Gr.A.A.L. photon beam

The high energy photon beam line of the GR.A.A.L. project is installed at a bending magnet port with a modified front-end that allows the tagging of the gamma-rays and the monitoring of the laser beam.

The interaction region is situated in the vacuum tube of the straight section of the storage ring between two bending magnets. Here the photons of an 8 W argon laser of energy 3.53 eV (351.2 nm) are scattered on the 6 GeV electrons stored in the ESRF. The result of this backscattering is an high energy gamma-ray beam with maximum energy of 1.5 GeV.

The energy spectrum of the GRAAL beam
with the UV laser light measured with the
microsptrips of the tagging counter.
The maximum intensity is:
 5x10^6 gamma/s

This Compton scattering process can be described easily because of the extremely relativistic nature of the participating electrons. The incident laser photon beam makes an angle phi with the velocity vector of the initial electron and is scattered back with an angle theta refered to the electron's initial direction. Two successive Lorentz transformations (from the laboratory frame to the rest frame of the electron and back to the laboratory frame) boost the photon energy each time by a factor of 2 *gamma. This relativistic factor
gamma= Ee/mc^2
is so large that the angle of the scattered photon is compressed to an extremely narrow cone ( 1 mrad) while phi looses almost all its influence on the final *gamma-ray.

The kinematic description is also facilitated as only terms of order 1/gamma are retained. So to an excellent approximation the energy of the backscattered photon is given by
4*gamma^2*El/(1+(4gamma*El/mc^2)+theta^2*gamma^2)
where EL is the energy of the laser photon.

A maximum photon energy is produced when the laser photon is scattered through 180 degrees (theta= 0).

One of the most interesting features of this high energy photon beam is its polarisation that is obtained very easily: the laser produces completely polarized photons whose polarisation is kept during the backscattering process. For an energy near to the maximum circular or linear polarizations of nearly 100 per cent are obtained.

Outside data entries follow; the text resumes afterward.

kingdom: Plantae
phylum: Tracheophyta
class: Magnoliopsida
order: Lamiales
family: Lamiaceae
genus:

degree o linear (red line) and circular (blue line) polarisation
as a funcion of the photon energy when using UV laser beam

At the exit of the bending magnet one finds the tagging region where the distance of the trajectory of those electrons having interacted with the photons and having lost a part of their energy, to the normal trajectory is measured by silicon microstrips detectors providing information about energy of the gamma-rays produced. An internal tagging system where the scattered electrons will be momentum analysed by the magnets of the storage ring has been chosen.